Thursday, November 29, 2007

Consensus Reality

Okay, so this isn't going to be exciting, but I've got to mention a few things about the Internet that I still can't get my head around. These aren't complaints, but they are things that bewilder me and which I wonder if it's worth thinking about.

First, one good thing on the Internet- The Sartorialist.

Now for the weird things. I think the first would be the sort of ''consensus reality'' that the net creates. It seems to me that, if you're a person who believes that a third of all people are Martians in disguise, something about everyday social life will force you to realize that this is a minority opinion. But, I think with the Internet it's easier to find a whole lot of people who also believe that 33 percent of all people are Martians and become convinced that this is an opinion whose legitimacy is growing and whose time has come.

For example, I recently read a Zogby poll stating that 78 percent of Americans questioned believe that global warming is a problem that should be addressed as soon as possible. Now, of course, we all know how unreliable polls can be for determining anything. Yet I was gobsmacked by that survey because I had gotten the impression from reading blogs, message boards, and the like that roughly 70 percent of Americans firmly believe that ''global warming is a hoax perpetrated by algore and those asshole liberal climate scientists to take away our cars.'' In other words, I had fallen for a consensus reality that doesn't really exist in the real world.

Secondly, I've noticed that I myself avoid commenting on certain articles due to the tone of the other comments. Here's a funny, interesting article about something called ''Islamofascism Awareness Week'' by Scott McLemee. I don't entirely agree with his points, but I was tempted to comment on them and join the discussion. The I read the comments that are already there... Do you notice anything strange about those comments? Well, for one thing, none of them actually address the arguments made in the article. Oh, they discuss things like the evils of capitalism, whether Scott McLemee wants to surrender to terrorists, the genetic basis of evil, Stalinism, quite a bit on self-criticism within Islam, and even school busing; they're often very interesting in themselves, and a few come within spitting distance of the actual article. But they never actually respond to his points in any serious way. In many cases, you wonder if they even read the article at all.

So, I decided to sit that one out. What's the point? And, look, my point isn't to say that these people are stupid, because they're clearly not. But I wonder if there isn't another sort of consensus effect that comes from all of us lurkers who keep quiet because we don't think anyone else will care to listen.


Holly said...

Sad to say, you've probably hit on the consequence of reductions in genuine literacy. People read a headline, and believe they have apprehended the entire substance of the content. That's why most of the major news outlets regularly post REALLY EXCITING HEADLINES that link to something else entirely, or nothing at all. They believe that no one cares, or notices, and in many cases that is probably true.
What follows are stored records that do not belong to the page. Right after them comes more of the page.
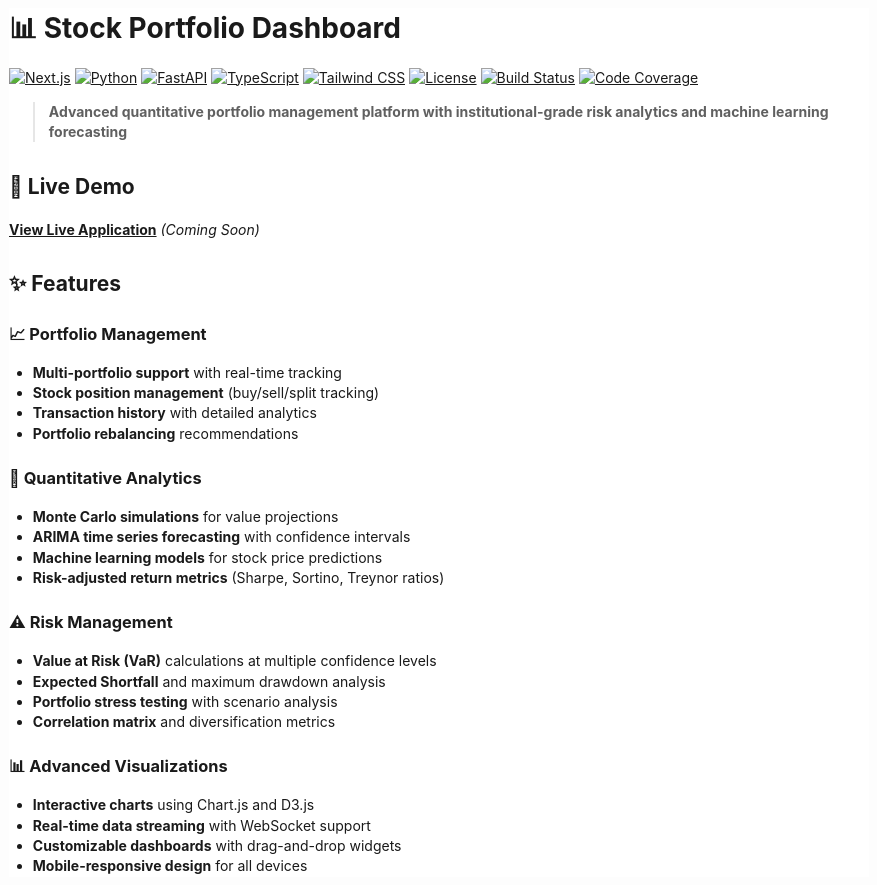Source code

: # 📊 Stock Portfolio Dashboard

[![Next.js](https://img.shields.io/badge/Next.js-14-black?style=for-the-badge&logo=next.js)](https://nextjs.org/)
[![Python](https://img.shields.io/badge/Python-3.12+-blue?style=for-the-badge&logo=python)](https://python.org/)
[![FastAPI](https://img.shields.io/badge/FastAPI-0.104+-green?style=for-the-badge&logo=fastapi)](https://fastapi.tiangolo.com/)
[![TypeScript](https://img.shields.io/badge/TypeScript-5.0+-blue?style=for-the-badge&logo=typescript)](https://typescriptlang.org/)
[![Tailwind CSS](https://img.shields.io/badge/Tailwind_CSS-3.0+-38B2AC?style=for-the-badge&logo=tailwind-css)](https://tailwindcss.com/)
[![License](https://img.shields.io/badge/License-MIT-yellow?style=for-the-badge)](LICENSE)
[![Build Status](https://img.shields.io/badge/Build-Passing-brightgreen?style=for-the-badge)](https://github.com/arjanbathla/stock-portfolio-analyser)
[![Code Coverage](https://img.shields.io/badge/Coverage-85%25-brightgreen?style=for-the-badge)](https://github.com/arjanbathla/stock-portfolio-analyser)

> **Advanced quantitative portfolio management platform with institutional-grade risk analytics and machine learning forecasting**

## 🚀 Live Demo

**[View Live Application](https://your-deployment-url.com)** *(Coming Soon)*

## ✨ Features

### 📈 **Portfolio Management**
- **Multi-portfolio support** with real-time tracking
- **Stock position management** (buy/sell/split tracking)
- **Transaction history** with detailed analytics
- **Portfolio rebalancing** recommendations

### 🧮 **Quantitative Analytics**
- **Monte Carlo simulations** for value projections
- **ARIMA time series forecasting** with confidence intervals
- **Machine learning models** for stock price predictions
- **Risk-adjusted return metrics** (Sharpe, Sortino, Treynor ratios)

### ⚠️ **Risk Management**
- **Value at Risk (VaR)** calculations at multiple confidence levels
- **Expected Shortfall** and maximum drawdown analysis
- **Portfolio stress testing** with scenario analysis
- **Correlation matrix** and diversification metrics

### 📊 **Advanced Visualizations**
- **Interactive charts** using Chart.js and D3.js
- **Real-time data streaming** with WebSocket support
- **Customizable dashboards** with drag-and-drop widgets
- **Mobile-responsive design** for all devices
I keep seeing rising statistics about women and abortions in the U.S., and it reminds me of the scene in Closet Land, where there's a piped-in voice reading statistics, and it eventually says something like "110% of women who wear black underwear are whores"...

Holly said...

ps, I made the mistake of going to the Islamophobofascism thing and reading comments. Second comment: Hitler & the Nazis. That officially renders the conversation over.

Rufus said...

Yeah, I might have been wrong in expecting closer readers on a higher ed website. That's probably an unjustified stereotype anyway.

I also get the feeling that a lot of people walk around with a handful of second hand arguments that they can't wait to interject into conversations. We all repeat our same old stories and opinions to some extent, but I hope I pay attention as well.

Hitler seems to be the beginning and end of some people's historical knowledge.

Ah, fuck it, dude. Let's go bowling.